You may also know that the United Methodist Church is having some serious debates about same-sex marriage. In all of the debate, can I remind you of one major point of agreement that’s often overlooked? “We believe that all persons are individuals of sacred worth, created in the image of God.” There’s common ground right at the heart of this. Whatever is being debated, it’s not the sacred worth of any individual or any group of people. Whatever is being debated, it’s not about God’s love for any individual or group of people.

The Church has positions that have to do with “right and wrong” on so many of these issues. But those positions about “right and wrong” don’t negate that big first claim about your identity. Actually, those positions about “right and wrong” come directly out of your identity. You cannot walk in the world as the person that you are until you know who you are.

In all of the debate recently about these big news items I shared, a lot of pastors have struggled and debated with what to say to their congregations. Some have provided their Church’s position, or their personal position, about right and wrong on these issues. Some have chosen to remain silent. To this point, I haven’t said anything to you about it as I’ve tried to consider how to discuss this best.
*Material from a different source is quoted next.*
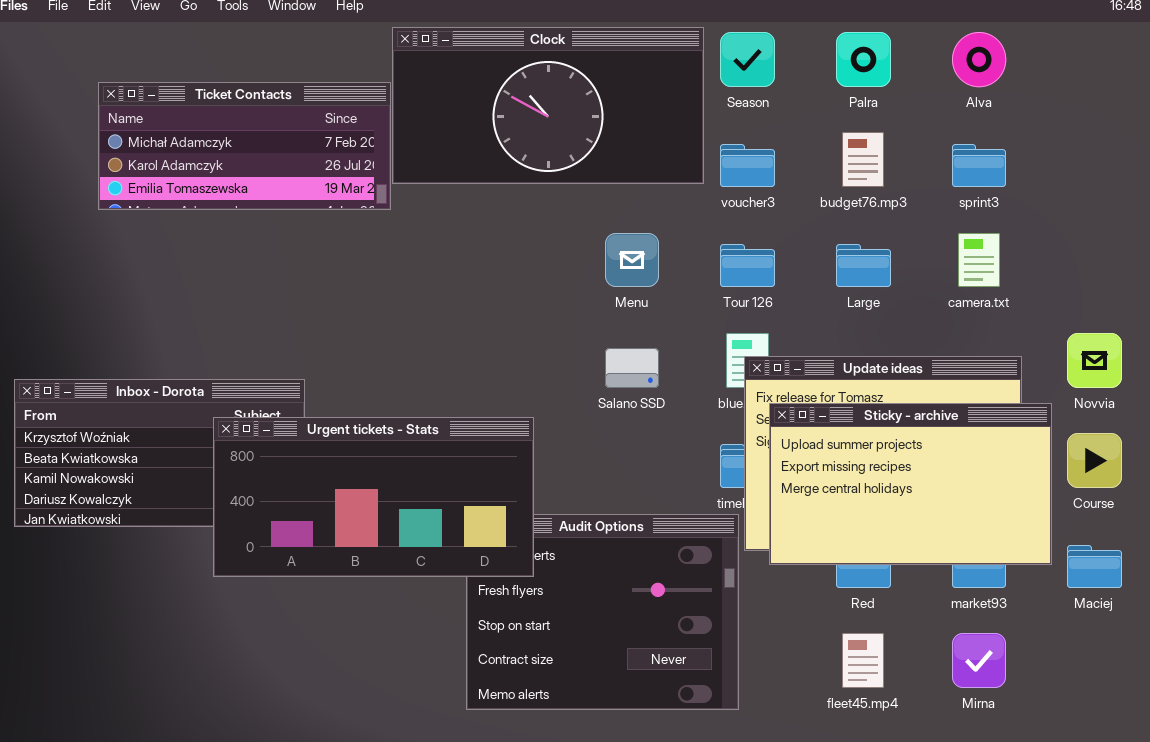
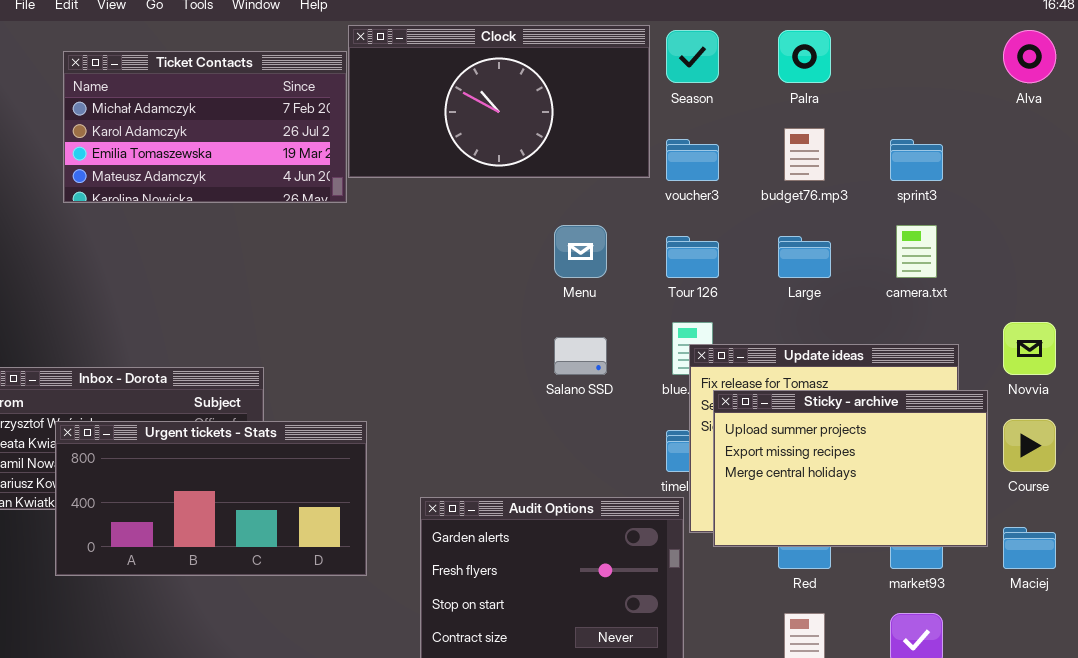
Alva: [952,32,1006,87] -> [1003,30,1056,83], moved
Ticket Contacts: [98,82,391,210] -> [63,51,347,203], resized
Urgent tickets - Stats: [213,417,534,577] -> [55,421,367,576], moved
Have you ever had a small injury that got inflamed? Maybe a fingertip or a toe, or you bit your cheek? And as long as it was inflamed, that tiny little part of your body just couldn’t stand to be touched. Every time it grazed anything, it hurt. You just needed it to rest and let the inflammation go down before you could treat it normally again. In some of the big debates in our church and culture right now, we seem at that point. So inflamed that if we keep poking at it, we may just agitate and prolong the pain rather than help.

So my position as your pastor right now is this: “All people are people of sacred worth, created in God’s image.” That’s our big, public starting point. For people truly struggling with these questions personally, there are a lot more important conversations full of grace and truth that must be happening. Right now, as your pastor, I think the best place for those conversations is in smaller, private conversations. Those allow us to touch these inflamed issues gently and carefully, so that we don’t just inflame them more.

If these questions aren’t just about issues for you, if they’re about personal questions, I’d love to spend more time talking with you. In this inflamed moment, I think that will be much more helpful and important than any public declarations about the issues.

Handiwork

We’re calling this series “God’s handiwork.”Offerings Banner Let me show you why. Here’s the verse that I would call the summary of this whole book of Ephesians:

For we are God’s handiwork, created in Christ Jesus to do good works, which God prepared in advance for us to do. (Ephesians 2:8)

In a world asking so many questions about identity and purpose and calling, here’s where we start. You are God’s handiwork. All of those other questions we ask––they’re important questions. And difficult questions. But they’re secondary questions about identity. We can’t answer them well until we have that primary answer first––It’s in Christ that we find out who we are and what we are living for. 

You are people of sacred worth, created in God’s image. We start there.